L'Office des Nations Unies contre la drogue et le crime (ONUDC) considère que l'augmentation des saisies de cocaïne en Afrique de l'Ouest et du Centre au cours de l'année écoulée suggère une augmentation de la prévalence de la drogue dans ces régions.

Dans le Rapport mondial sur les drogues pour 2020 publié aujourd'hui, l'ONUDC souligne que «des saisies importantes dans des pays africains en 2019 suggèrent que la quantité totale de cocaïne saisie pourrait avoir atteint un record historique de plus de 20 tonnes», dont la plupart ont été confisquées en Afrique occidentale et centrale.

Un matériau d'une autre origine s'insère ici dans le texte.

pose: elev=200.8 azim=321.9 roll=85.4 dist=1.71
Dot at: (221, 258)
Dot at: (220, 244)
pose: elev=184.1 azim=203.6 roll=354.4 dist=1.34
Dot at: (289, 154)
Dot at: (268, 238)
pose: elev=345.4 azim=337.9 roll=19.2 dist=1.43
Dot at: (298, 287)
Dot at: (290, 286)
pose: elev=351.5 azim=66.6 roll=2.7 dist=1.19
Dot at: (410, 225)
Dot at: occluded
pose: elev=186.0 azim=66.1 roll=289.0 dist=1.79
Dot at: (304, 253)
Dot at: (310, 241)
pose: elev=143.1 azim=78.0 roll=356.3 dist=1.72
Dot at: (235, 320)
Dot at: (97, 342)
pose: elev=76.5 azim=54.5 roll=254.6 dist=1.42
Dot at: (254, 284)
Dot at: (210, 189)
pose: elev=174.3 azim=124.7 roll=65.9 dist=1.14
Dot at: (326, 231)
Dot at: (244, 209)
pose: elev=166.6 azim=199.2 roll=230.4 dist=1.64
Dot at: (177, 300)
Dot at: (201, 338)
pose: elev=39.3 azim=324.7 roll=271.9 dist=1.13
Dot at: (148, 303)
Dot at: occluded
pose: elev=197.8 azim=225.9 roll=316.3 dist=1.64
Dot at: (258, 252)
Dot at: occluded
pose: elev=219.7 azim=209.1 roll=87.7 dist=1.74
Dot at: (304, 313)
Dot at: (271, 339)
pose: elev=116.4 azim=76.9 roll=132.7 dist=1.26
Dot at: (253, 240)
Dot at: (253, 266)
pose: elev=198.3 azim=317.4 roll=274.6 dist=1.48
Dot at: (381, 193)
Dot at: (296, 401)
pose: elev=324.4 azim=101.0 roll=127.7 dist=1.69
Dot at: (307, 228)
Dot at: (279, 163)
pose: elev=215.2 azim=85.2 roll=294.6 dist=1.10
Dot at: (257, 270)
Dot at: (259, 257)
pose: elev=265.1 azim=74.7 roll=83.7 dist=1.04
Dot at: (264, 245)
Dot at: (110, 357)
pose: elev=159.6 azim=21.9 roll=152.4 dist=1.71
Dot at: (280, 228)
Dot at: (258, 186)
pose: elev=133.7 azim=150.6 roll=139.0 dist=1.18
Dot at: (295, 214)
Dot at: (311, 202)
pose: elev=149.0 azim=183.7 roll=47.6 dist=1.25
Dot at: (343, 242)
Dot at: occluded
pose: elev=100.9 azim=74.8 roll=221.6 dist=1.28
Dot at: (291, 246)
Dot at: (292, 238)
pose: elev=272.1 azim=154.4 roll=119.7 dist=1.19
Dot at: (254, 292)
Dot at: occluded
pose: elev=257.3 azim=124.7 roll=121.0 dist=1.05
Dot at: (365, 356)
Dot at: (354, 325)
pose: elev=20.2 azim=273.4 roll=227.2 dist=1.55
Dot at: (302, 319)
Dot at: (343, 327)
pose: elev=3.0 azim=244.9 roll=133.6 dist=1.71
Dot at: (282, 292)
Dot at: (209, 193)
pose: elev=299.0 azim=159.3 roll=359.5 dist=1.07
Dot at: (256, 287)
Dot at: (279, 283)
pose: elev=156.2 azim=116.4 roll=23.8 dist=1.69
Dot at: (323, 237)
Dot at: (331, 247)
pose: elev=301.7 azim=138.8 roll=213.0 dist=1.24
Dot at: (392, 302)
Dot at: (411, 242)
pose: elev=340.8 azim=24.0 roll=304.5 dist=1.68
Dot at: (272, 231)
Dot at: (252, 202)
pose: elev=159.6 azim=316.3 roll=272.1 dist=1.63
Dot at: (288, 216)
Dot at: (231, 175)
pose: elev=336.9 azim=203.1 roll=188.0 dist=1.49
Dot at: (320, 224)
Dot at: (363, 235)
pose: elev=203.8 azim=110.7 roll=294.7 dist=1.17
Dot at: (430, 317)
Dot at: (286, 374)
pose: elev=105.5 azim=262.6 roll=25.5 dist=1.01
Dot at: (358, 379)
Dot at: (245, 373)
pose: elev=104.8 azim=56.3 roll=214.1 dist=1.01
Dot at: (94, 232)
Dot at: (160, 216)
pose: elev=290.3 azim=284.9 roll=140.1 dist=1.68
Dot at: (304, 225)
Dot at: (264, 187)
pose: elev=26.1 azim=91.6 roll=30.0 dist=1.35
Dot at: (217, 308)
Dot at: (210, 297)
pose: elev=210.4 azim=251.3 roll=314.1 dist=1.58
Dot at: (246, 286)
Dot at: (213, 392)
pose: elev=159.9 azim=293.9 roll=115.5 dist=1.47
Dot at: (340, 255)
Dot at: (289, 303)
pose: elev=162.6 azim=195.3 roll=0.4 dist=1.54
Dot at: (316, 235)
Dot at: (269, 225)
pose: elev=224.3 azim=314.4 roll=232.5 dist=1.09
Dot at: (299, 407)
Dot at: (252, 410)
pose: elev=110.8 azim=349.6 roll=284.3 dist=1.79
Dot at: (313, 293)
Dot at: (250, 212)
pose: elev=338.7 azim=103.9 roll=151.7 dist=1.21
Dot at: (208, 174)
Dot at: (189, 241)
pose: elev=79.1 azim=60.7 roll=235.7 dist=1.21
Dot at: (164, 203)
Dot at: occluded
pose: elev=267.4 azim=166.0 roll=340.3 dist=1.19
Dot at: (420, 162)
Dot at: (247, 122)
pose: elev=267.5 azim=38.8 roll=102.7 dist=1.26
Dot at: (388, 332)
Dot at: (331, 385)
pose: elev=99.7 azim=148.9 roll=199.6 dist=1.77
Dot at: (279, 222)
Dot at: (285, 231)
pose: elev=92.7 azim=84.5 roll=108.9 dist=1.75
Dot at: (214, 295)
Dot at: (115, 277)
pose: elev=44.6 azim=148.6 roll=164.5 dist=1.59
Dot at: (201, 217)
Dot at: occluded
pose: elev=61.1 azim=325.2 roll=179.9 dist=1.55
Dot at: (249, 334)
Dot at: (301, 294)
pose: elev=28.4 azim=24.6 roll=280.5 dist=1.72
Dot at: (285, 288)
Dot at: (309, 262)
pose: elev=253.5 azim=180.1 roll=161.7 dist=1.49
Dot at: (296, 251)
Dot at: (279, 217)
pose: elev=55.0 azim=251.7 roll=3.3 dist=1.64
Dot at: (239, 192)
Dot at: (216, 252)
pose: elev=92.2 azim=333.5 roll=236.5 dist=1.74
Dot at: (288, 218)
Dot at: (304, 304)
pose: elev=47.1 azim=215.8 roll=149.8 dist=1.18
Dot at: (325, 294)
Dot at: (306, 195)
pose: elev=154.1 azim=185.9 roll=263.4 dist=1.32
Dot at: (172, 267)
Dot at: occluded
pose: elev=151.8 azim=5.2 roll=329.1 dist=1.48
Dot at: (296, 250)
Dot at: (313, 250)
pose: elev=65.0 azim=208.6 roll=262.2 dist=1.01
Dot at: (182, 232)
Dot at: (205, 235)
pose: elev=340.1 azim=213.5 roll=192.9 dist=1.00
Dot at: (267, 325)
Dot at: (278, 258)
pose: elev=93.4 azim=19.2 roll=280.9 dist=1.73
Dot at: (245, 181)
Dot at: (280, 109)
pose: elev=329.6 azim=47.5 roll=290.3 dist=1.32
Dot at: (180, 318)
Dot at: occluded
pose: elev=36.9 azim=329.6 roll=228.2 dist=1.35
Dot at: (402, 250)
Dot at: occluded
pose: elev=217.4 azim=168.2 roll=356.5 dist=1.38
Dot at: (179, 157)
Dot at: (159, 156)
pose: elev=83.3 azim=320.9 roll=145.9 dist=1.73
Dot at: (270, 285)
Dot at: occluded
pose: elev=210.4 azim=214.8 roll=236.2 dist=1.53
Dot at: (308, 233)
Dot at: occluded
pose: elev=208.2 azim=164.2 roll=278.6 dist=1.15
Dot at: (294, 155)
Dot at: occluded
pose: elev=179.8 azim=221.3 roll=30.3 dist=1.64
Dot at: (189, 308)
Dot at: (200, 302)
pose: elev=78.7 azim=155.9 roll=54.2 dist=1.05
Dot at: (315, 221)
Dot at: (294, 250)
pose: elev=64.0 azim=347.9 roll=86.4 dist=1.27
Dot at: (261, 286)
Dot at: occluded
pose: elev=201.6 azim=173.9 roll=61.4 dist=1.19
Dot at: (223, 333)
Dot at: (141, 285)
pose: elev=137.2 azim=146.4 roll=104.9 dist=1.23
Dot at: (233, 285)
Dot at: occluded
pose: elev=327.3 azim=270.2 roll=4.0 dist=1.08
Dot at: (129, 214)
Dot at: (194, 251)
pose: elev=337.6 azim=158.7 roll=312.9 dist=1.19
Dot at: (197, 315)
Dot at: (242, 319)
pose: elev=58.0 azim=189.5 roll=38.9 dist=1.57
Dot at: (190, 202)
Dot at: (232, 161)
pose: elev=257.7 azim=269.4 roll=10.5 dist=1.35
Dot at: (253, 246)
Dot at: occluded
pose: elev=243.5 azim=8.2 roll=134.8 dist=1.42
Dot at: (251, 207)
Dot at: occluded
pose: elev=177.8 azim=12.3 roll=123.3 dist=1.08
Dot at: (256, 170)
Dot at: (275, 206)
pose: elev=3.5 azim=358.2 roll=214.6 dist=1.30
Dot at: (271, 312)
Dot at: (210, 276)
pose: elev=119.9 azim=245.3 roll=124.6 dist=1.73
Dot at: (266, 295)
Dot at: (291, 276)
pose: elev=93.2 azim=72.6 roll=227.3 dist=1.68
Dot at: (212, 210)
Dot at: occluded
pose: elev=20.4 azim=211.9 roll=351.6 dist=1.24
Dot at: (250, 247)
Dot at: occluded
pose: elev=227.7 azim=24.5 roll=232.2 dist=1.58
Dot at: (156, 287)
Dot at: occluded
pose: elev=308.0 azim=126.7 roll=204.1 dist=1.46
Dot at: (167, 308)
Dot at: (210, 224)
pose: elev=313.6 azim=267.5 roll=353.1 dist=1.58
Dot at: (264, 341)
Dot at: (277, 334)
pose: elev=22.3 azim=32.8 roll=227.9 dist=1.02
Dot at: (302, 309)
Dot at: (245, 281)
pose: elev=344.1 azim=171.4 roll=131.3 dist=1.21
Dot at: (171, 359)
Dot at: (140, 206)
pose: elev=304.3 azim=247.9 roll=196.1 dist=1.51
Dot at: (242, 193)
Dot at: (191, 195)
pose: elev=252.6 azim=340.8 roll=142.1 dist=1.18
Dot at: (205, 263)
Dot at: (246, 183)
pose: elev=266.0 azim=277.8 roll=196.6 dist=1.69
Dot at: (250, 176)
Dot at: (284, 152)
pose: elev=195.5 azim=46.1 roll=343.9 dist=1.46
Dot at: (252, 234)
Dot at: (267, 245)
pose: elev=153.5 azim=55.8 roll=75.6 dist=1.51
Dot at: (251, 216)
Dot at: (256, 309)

Parmi les cas cités dans le rapport figurent les saisies de 0,8 tonne de cocaïne en Guinée-Bissau en mars 2019 et de 1,8 tonne en septembre de l'année dernière, ainsi que l'interception d'un envoi de 9,5 tonnes provenant de même médicament au Cap-Vert, en février de la même année.

L'année précédente, le continent africain avait été l'une des régions où les saisies de cocaïne étaient les plus faibles, enregistrant 0,4% du volume total de cette drogue saisie en 2018 – juste devant l'Océanie (0,2%) et l'Asie (0, 3%).

«Malgré cela, malgré le fait que l'Afrique semble être une destination marginale pour la cocaïne, il y a des signes que l'Afrique de l'Ouest et l'Afrique du Nord sont d'une importance continue et peut-être croissante en tant que zones de transbordement pour la cocaïne destinée à l'Europe et à d'autres. des marchés rentables », a ajouté le document publié aujourd'hui.

Cependant, l'ONUDC prévient que ces chiffres "pourraient souffrir de la capacité limitée des autorités locales à mener à bien des missions efficaces".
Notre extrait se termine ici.